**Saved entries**
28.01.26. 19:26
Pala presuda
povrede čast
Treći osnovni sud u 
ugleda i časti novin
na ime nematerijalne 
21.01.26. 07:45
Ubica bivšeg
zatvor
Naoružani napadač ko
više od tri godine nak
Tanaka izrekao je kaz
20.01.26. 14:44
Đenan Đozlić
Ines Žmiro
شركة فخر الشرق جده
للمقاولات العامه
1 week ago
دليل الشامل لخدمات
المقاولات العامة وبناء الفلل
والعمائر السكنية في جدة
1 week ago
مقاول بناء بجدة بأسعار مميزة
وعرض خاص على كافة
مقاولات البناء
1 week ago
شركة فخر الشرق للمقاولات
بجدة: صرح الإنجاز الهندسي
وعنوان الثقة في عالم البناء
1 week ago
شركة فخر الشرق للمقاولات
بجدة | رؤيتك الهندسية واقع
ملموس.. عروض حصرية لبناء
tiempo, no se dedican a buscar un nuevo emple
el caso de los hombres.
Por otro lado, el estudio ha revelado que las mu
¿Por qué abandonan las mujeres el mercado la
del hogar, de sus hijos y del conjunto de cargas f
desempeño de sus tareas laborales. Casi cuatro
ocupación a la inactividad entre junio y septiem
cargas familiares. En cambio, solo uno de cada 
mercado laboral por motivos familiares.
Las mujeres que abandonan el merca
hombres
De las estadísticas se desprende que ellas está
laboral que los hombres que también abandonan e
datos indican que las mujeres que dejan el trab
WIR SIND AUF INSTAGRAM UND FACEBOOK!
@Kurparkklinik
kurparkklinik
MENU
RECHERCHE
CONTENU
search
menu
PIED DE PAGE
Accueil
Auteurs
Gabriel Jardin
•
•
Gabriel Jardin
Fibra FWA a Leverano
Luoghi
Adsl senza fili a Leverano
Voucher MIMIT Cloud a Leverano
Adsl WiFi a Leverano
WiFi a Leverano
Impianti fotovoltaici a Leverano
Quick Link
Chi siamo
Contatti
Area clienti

**TASK ITEM**
Every line above with the word "abandonan" belongs in the answer, copied as written.

**ANSWER TO THIS TASK**
¿Por qué abandonan las mujeres el mercado la
Las mujeres que abandonan el merca
laboral que los hombres que también abandonan e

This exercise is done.